The Bastard of Istanbul
- Author: Elif Shafak
- Language: English
- Genre: Drama
- Publisher: Viking Adult
- Publication date: 2006
- Publication place: Turkey
- Pages: 368
- ISBN: 0-670-03834-2
- OCLC: 1078210229

= The Bastard of Istanbul =

2006 novel by Elif Shafak

The Bastard of Istanbul is a 2006 novel by Elif Shafak, written originally in English and published by
Viking Adult. It was translated by Aslı Biçen into her native language Turkish under the title Baba ve Piç in March 2006, and became a bestseller.

==Summary==
The story is centred on the characters of Asya Kazancı and Armanoush Tchakhmakhchian. It is set in Tucson, Arizona; San Francisco, California; and Istanbul, Turkey. The novel deals with their families and how they are connected through the events of the 1915 Armenian genocide. At the age of nineteen, Armanoush travels secretly to Istanbul to search for her Armenian roots.

==Reception==
Geraldine Bedell of The Guardian wrote: "The book is important for having drawn attention to the massacres and to the Turks' ambivalence about them, and for what it has exposed about freedom of speech. It's unquestionably an ambitious book, exuberant and teeming. But, perhaps because of the sometimes florid writing, reading it feels like holding a sack from which 20 very angry cats are fighting to escape."

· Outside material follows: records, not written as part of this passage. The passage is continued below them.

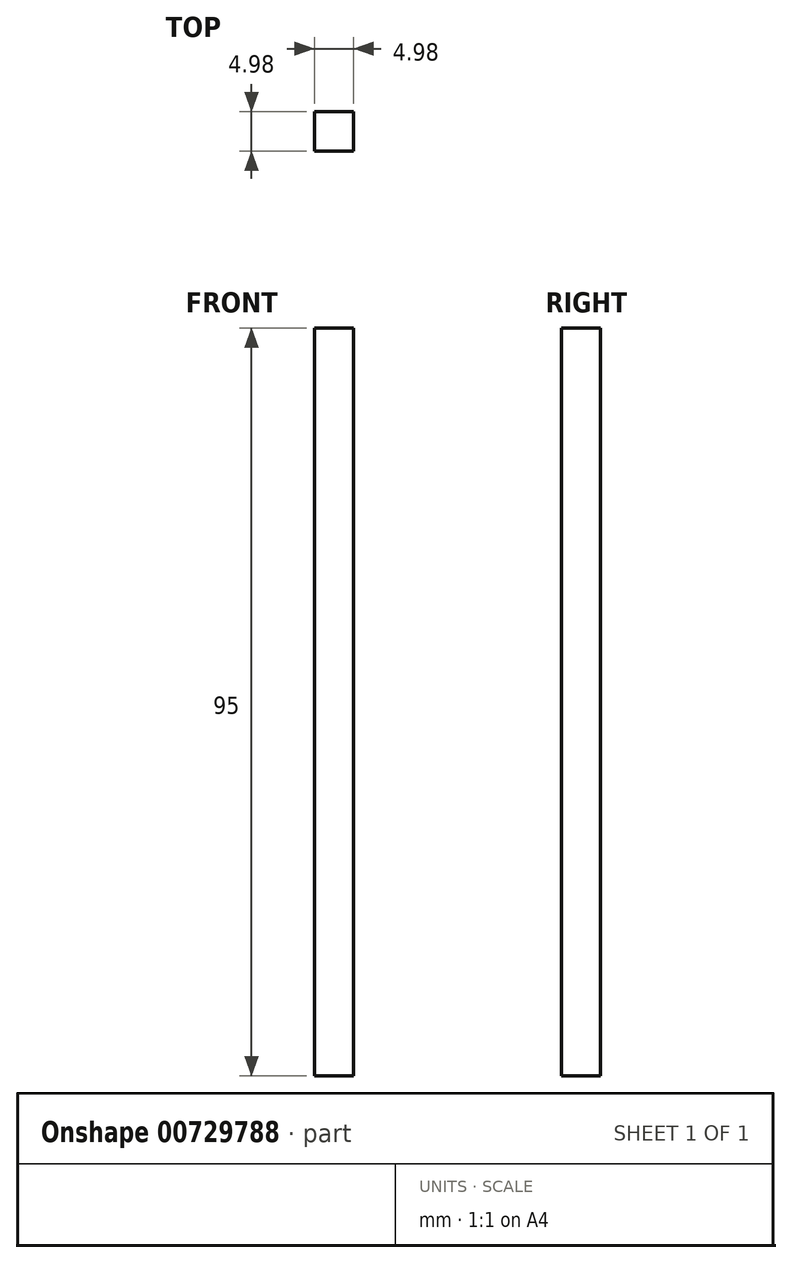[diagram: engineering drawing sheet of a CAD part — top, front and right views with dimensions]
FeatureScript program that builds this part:
annotation { "Feature Type Name" : "Feature", "Feature Type Description" : "" }
export const myFeature = defineFeature(function(context is Context, id is Id, definition is map)
    precondition{}
    {
        {
            var Q0;
            Q0=qCreatedBy(makeId("Top.planeOp"),FACE);
            var sketch = newSketch(context, id + "F0", { "sketchPlane" : qUnion([Q0])});
            skLineSegment(sketch, "E0.bottom", {"start": v(-6.87, 32.6) * mm, "end": v(-1.9, 32.6) * mm});
            skLineSegment(sketch, "E0.top", {"start": v(-6.87, 27.61) * mm, "end": v(-1.9, 27.61) * mm});
            skLineSegment(sketch, "E0.left", {"start": v(-6.87, 32.6) * mm, "end": v(-6.87, 27.61) * mm});
            skLineSegment(sketch, "E0.right", {"start": v(-1.9, 32.6) * mm, "end": v(-1.9, 27.61) * mm});
            skSolve(sketch);
        }
        {
            var Q0;
            Q0 = qSketchRegion(id + "F0", true);
            extrude(context, id + "F1", {"entities" : qUnion([Q0]), "depth" : 95 * mm, "offsetDistance" : 25 * mm});
        }
    });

Lorraine Adams of The New York Times wrote, "When the novel's skeleton finally dances out of its flimsy closet, it's clear that although Shafak may be a writer of moral compunction she has yet to become — in English, at any rate — a good novelist. A valuable moment in the klieg lights has been squandered, but Shafak, still in her 30s, has more than enough time to grow into a writer whose artistry matches her ambition."

==Trial against the author==
In June 2006, Kemal Kerinçsiz, a nationalist lawyer, sued Elif Şafak for allegedly "insulting Turkishness" in her novel by dealing with the Armenian Genocide in the last years of the Ottoman Empire. The lawsuit was opened at Istanbul's Beyoğlu district court in accordance with Article 301 of the Turkish Criminal Code. After the prosecutor dropped the charges due to lack of insult, the lawyer refiled his complaint at a higher court, the Beyoglu 2nd Court of First Instance, in July 2006.

Şafak faced a sentence of up to three years in prison for the remarks made in her novel. In September 2006, the court, attended also by Joost Lagendijk, co-chair of the delegation to the EU–Turkey Joint Parliamentary Committee, acquitted her of criminal charges due to lack of legal grounds for the crime in question and insufficient evidence in the controversial trial.

==Theatre adaptation==
The novel was adapted into a theatre play in the Italian language by Angelo Savelli titled La Bastarda Di Istanbul, and was staged by Teatro di Rifredi in Florence, Italy. Its premiere took place on March 3, 2015, starring Turkish actress Serra Yılmaz.